Pieter Levels portfolio playbook

Pieter Levels is the canonical example of a solo founder running multiple products. His public model is worth studying precisely because it’s the opposite of what most founders attempt. The rules below are extracted from his blog posts, tweets, and various podcast appearances.

Rule 1: Each product fully owns its niche

Nomad List for digital nomads. Remote OK for remote jobs. Photo AI for AI portraits. The audiences overlap on the founder’s personal Twitter, but each product has a clearly defined niche it dominates rather than fighting for general traffic.

Rule 2: Stand-alone monetization

Each product has its own checkout, its own pricing, its own subscription. There’s no “bundle” that ties them together. This means each product must be economically viable on its own — no subsidising one with another.

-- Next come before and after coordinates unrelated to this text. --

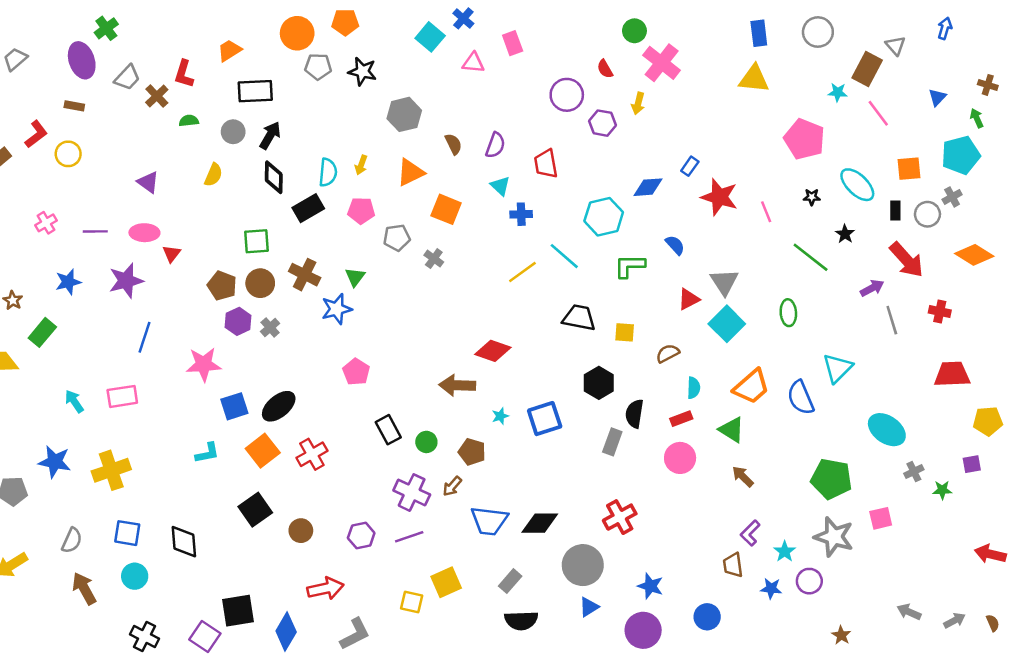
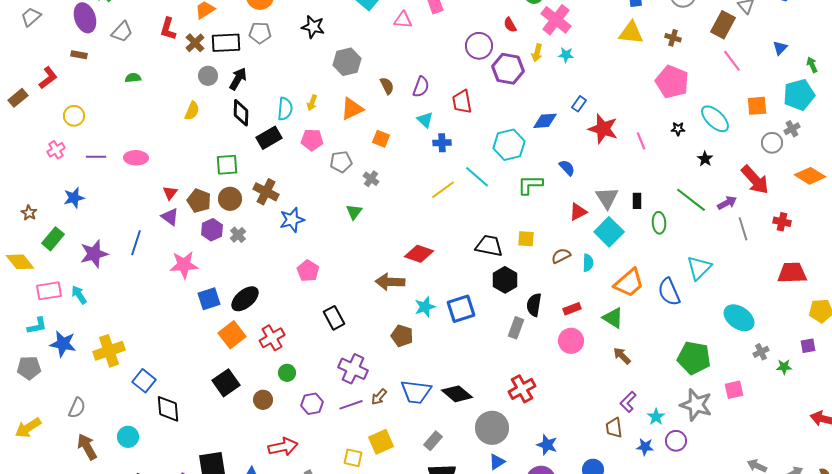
gray pentagon: (318, 66) -> (260, 33), moved
brown cross: (988, 85) -> (673, 38), moved
cyan star: (838, 92) -> (566, 55), moved
brown cross: (157, 96) -> (195, 43), moved
green semicircle: (189, 121) -> (133, 78), moved
purple hexagon: (602, 123) -> (508, 69), size x1.4
yellow circle: (68, 154) -> (74, 116), moved
purple triangle: (148, 182) -> (170, 217), moved
orange square: (446, 209) -> (381, 139), size x0.7
black rectangle: (895, 211) -> (637, 201), moved
red triangle: (172, 254) -> (170, 193), moved
green line: (811, 257) -> (691, 200), moved
green triangle: (355, 277) -> (354, 212), moved
purple star: (126, 281) -> (94, 254), moved
black trapezoid: (579, 318) -> (489, 246), moved
cyan semicircle: (694, 388) -> (588, 263), moved
pink rectangle: (122, 396) -> (49, 291), moved
cyan star: (500, 416) -> (425, 307), size x1.5
green circle: (426, 442) -> (287, 373), moved
cyan L-shape: (207, 453) -> (37, 326), moved
brown arrow: (452, 486) -> (379, 397), moved
black diamond: (540, 523) -> (457, 394), turned 40
blue square: (127, 533) -> (144, 381), moved, turned 30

Rule 3: No shared codebase

Each product is its own technical artefact. Levels has explicitly avoided building shared platforms, micro-services, or unified backends across products. The cost of decoupling is real; the cost of coupling (a shared bug, a shared scaling issue, a shared security incident) is much worse.

Rule 4: No forced cross-promotion

The products link to each other in footers and occasional tweets, but Levels does not push existing customers from one product into another. Each product earns its own customers through its own merit. This avoids the credibility damage of feeling like a marketing list.

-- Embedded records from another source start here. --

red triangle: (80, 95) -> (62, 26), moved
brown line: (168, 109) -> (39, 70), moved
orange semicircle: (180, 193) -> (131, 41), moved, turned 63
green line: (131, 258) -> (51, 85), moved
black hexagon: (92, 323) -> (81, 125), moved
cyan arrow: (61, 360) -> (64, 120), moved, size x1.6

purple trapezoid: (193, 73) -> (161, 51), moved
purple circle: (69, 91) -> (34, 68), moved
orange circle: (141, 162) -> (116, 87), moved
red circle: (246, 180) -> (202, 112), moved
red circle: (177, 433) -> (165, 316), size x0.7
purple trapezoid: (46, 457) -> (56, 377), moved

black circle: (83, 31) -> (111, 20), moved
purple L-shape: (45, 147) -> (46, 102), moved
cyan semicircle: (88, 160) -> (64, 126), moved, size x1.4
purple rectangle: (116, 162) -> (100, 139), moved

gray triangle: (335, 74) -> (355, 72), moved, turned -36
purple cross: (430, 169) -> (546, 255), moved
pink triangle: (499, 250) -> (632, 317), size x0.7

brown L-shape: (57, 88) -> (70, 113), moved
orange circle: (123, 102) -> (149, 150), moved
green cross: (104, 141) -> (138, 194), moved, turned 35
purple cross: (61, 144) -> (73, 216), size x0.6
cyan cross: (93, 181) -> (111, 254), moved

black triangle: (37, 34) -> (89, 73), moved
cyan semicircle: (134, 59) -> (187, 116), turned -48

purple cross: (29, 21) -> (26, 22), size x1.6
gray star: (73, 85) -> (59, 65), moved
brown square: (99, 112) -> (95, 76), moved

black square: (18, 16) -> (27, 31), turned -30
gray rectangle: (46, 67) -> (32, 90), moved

The lesson buried in these rules is that Levels treats each product as a separate business that happens to share a founder. Most solo founders who try to build a portfolio attempt the opposite — they try to leverage the first product into the second through shared code, shared accounts, and shared marketing. The leverage is real on paper and almost never plays out the way the founder hopes.

The honest pre-launch test

Before you start writing code for product two, write a one-page launch plan. The plan must answer:

  • Why this product, why now? — in two sentences, no jargon
  • Who buys it? — with at least one named customer who’s told you they’d pay
  • What’s the price and the entry tier?
  • What does product one look like during the launch? — how is its growth maintained while you’re building product two?
  • What’s the kill criterion? — the metric or date at which you’ll abandon the second product if it doesn’t hit

If the kill criterion is uncomfortable to write, that’s information. The founders who succeed with multiple products are the ones who can kill an underperforming second product cleanly. The founders who fail are the ones who keep both alive at half-MRR forever, paralysed by the sunk cost.

The three honest answers

Almost every “should I launch a second product” question collapses into one of three answers, depending on how the founder honestly answers the gates above:

  • Build the feature, not the product. Most common. The new thing belongs inside the existing product as a tier, an add-on, or a feature flag.
  • Wait until the first product clears $5K MRR. Second-most common. The instinct to launch is real, but the timing is wrong by 6–12 months.
  • Yes, this week. Rare. All four gates are unlocked, the kill criterion is clear, and the second product builds on existing distribution. This is the one Pieter Levels green-light, and it almost never matches the founder’s first instinct.

For more context on which kinds of solo SaaS products actually compound, see our micro-SaaS examples roundup and our list of AI SaaS ideas for 2026. The difference between a portfolio that compounds and a graveyard of half-finished products is, almost always, this single decision: when to start the second one.